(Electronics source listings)
====

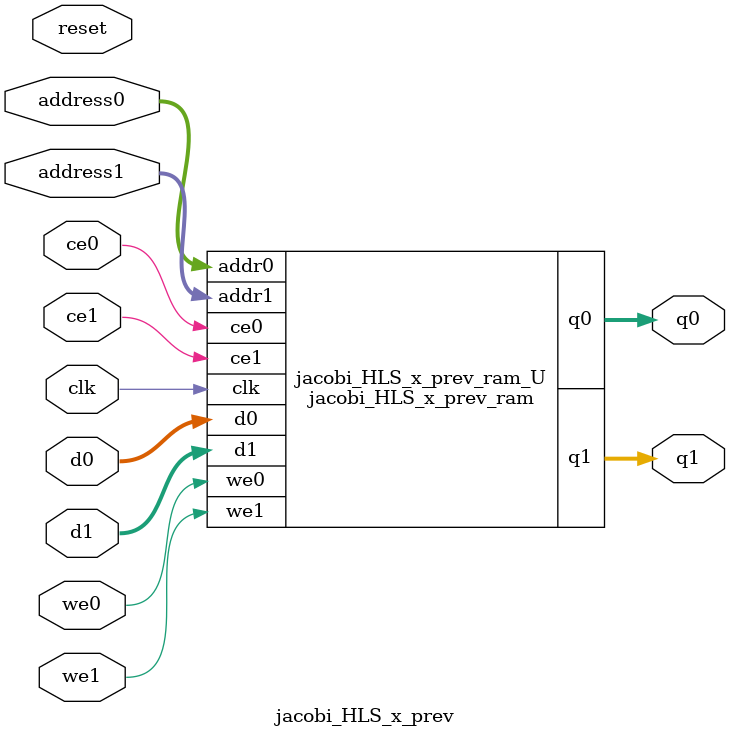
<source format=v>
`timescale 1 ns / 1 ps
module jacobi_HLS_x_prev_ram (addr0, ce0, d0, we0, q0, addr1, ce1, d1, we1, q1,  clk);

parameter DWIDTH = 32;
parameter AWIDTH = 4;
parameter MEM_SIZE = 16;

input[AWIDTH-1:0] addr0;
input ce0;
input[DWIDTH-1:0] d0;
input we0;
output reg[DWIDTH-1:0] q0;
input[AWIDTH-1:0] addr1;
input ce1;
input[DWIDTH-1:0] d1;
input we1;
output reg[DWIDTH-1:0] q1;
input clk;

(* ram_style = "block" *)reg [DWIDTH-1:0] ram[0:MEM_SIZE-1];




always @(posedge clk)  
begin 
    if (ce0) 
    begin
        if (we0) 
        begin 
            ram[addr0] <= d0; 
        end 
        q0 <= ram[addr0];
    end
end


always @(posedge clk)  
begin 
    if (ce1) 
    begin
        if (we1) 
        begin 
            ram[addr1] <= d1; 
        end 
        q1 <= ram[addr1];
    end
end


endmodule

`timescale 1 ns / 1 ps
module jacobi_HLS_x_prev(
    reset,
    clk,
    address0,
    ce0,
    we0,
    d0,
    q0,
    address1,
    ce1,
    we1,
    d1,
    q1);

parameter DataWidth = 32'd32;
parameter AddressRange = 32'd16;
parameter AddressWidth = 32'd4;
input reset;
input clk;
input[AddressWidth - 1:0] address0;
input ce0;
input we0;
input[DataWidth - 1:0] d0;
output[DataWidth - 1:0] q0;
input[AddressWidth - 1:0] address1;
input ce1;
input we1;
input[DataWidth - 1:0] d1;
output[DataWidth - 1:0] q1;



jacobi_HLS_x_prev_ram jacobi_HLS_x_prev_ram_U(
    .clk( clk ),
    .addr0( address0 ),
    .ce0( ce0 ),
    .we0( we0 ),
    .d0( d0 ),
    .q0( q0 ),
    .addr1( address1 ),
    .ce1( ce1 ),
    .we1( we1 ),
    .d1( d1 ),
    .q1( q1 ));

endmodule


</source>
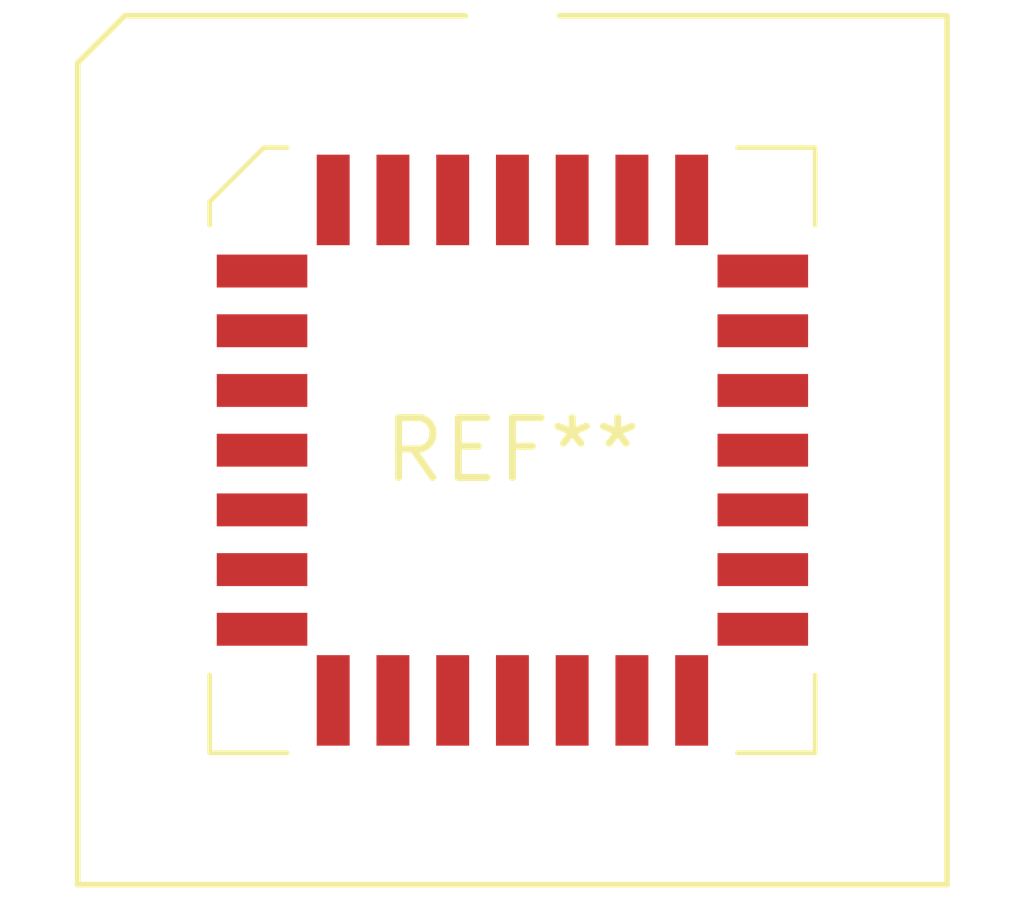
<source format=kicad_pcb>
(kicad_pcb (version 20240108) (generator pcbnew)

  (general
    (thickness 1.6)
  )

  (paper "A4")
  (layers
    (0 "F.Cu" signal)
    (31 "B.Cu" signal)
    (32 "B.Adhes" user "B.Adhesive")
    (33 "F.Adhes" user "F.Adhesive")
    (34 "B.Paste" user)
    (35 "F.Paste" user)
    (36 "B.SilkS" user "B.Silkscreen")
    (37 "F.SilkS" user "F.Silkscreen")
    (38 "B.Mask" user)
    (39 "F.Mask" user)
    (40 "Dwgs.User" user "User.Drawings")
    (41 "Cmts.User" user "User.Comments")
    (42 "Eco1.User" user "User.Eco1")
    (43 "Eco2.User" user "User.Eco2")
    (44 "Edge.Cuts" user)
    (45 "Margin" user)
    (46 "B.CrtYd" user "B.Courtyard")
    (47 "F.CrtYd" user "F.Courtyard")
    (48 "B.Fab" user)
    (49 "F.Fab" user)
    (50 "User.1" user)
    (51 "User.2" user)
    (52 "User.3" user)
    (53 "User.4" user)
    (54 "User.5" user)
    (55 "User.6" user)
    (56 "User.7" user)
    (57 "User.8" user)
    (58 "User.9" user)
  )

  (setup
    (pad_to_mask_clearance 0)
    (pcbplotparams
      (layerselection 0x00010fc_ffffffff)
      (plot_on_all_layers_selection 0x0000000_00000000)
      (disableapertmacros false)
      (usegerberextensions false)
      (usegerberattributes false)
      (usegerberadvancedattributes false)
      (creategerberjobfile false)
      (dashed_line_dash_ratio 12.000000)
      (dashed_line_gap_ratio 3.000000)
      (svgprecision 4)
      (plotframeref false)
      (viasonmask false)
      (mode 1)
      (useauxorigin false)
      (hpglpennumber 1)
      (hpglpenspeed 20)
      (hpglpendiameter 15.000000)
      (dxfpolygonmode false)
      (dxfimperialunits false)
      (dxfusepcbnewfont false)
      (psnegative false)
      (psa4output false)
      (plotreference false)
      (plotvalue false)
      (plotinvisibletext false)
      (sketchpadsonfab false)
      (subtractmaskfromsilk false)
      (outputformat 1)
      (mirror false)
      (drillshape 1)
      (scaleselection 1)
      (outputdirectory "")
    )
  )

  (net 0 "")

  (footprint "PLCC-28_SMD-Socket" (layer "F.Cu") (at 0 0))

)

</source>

====

** Task description **
Without including the pictures, reproduce all entries exactly.

** Completed task **
<source format=v>
`timescale 1 ns / 1 ps
module jacobi_HLS_x_prev_ram (addr0, ce0, d0, we0, q0, addr1, ce1, d1, we1, q1,  clk);

parameter DWIDTH = 32;
parameter AWIDTH = 4;
parameter MEM_SIZE = 16;

input[AWIDTH-1:0] addr0;
input ce0;
input[DWIDTH-1:0] d0;
input we0;
output reg[DWIDTH-1:0] q0;
input[AWIDTH-1:0] addr1;
input ce1;
input[DWIDTH-1:0] d1;
input we1;
output reg[DWIDTH-1:0] q1;
input clk;

(* ram_style = "block" *)reg [DWIDTH-1:0] ram[0:MEM_SIZE-1];




always @(posedge clk)  
begin 
    if (ce0) 
    begin
        if (we0) 
        begin 
            ram[addr0] <= d0; 
        end 
        q0 <= ram[addr0];
    end
end


always @(posedge clk)  
begin 
    if (ce1) 
    begin
        if (we1) 
        begin 
            ram[addr1] <= d1; 
        end 
        q1 <= ram[addr1];
    end
end


endmodule

`timescale 1 ns / 1 ps
module jacobi_HLS_x_prev(
    reset,
    clk,
    address0,
    ce0,
    we0,
    d0,
    q0,
    address1,
    ce1,
    we1,
    d1,
    q1);

parameter DataWidth = 32'd32;
parameter AddressRange = 32'd16;
parameter AddressWidth = 32'd4;
input reset;
input clk;
input[AddressWidth - 1:0] address0;
input ce0;
input we0;
input[DataWidth - 1:0] d0;
output[DataWidth - 1:0] q0;
input[AddressWidth - 1:0] address1;
input ce1;
input we1;
input[DataWidth - 1:0] d1;
output[DataWidth - 1:0] q1;



jacobi_HLS_x_prev_ram jacobi_HLS_x_prev_ram_U(
    .clk( clk ),
    .addr0( address0 ),
    .ce0( ce0 ),
    .we0( we0 ),
    .d0( d0 ),
    .q0( q0 ),
    .addr1( address1 ),
    .ce1( ce1 ),
    .we1( we1 ),
    .d1( d1 ),
    .q1( q1 ));

endmodule


</source>
<source format=kicad_pcb>
(kicad_pcb (version 20240108) (generator pcbnew)

  (general
    (thickness 1.6)
  )

  (paper "A4")
  (layers
    (0 "F.Cu" signal)
    (31 "B.Cu" signal)
    (32 "B.Adhes" user "B.Adhesive")
    (33 "F.Adhes" user "F.Adhesive")
    (34 "B.Paste" user)
    (35 "F.Paste" user)
    (36 "B.SilkS" user "B.Silkscreen")
    (37 "F.SilkS" user "F.Silkscreen")
    (38 "B.Mask" user)
    (39 "F.Mask" user)
    (40 "Dwgs.User" user "User.Drawings")
    (41 "Cmts.User" user "User.Comments")
    (42 "Eco1.User" user "User.Eco1")
    (43 "Eco2.User" user "User.Eco2")
    (44 "Edge.Cuts" user)
    (45 "Margin" user)
    (46 "B.CrtYd" user "B.Courtyard")
    (47 "F.CrtYd" user "F.Courtyard")
    (48 "B.Fab" user)
    (49 "F.Fab" user)
    (50 "User.1" user)
    (51 "User.2" user)
    (52 "User.3" user)
    (53 "User.4" user)
    (54 "User.5" user)
    (55 "User.6" user)
    (56 "User.7" user)
    (57 "User.8" user)
    (58 "User.9" user)
  )

  (setup
    (pad_to_mask_clearance 0)
    (pcbplotparams
      (layerselection 0x00010fc_ffffffff)
      (plot_on_all_layers_selection 0x0000000_00000000)
      (disableapertmacros false)
      (usegerberextensions false)
      (usegerberattributes false)
      (usegerberadvancedattributes false)
      (creategerberjobfile false)
      (dashed_line_dash_ratio 12.000000)
      (dashed_line_gap_ratio 3.000000)
      (svgprecision 4)
      (plotframeref false)
      (viasonmask false)
      (mode 1)
      (useauxorigin false)
      (hpglpennumber 1)
      (hpglpenspeed 20)
      (hpglpendiameter 15.000000)
      (dxfpolygonmode false)
      (dxfimperialunits false)
      (dxfusepcbnewfont false)
      (psnegative false)
      (psa4output false)
      (plotreference false)
      (plotvalue false)
      (plotinvisibletext false)
      (sketchpadsonfab false)
      (subtractmaskfromsilk false)
      (outputformat 1)
      (mirror false)
      (drillshape 1)
      (scaleselection 1)
      (outputdirectory "")
    )
  )

  (net 0 "")

  (footprint "PLCC-28_SMD-Socket" (layer "F.Cu") (at 0 0))

)

</source>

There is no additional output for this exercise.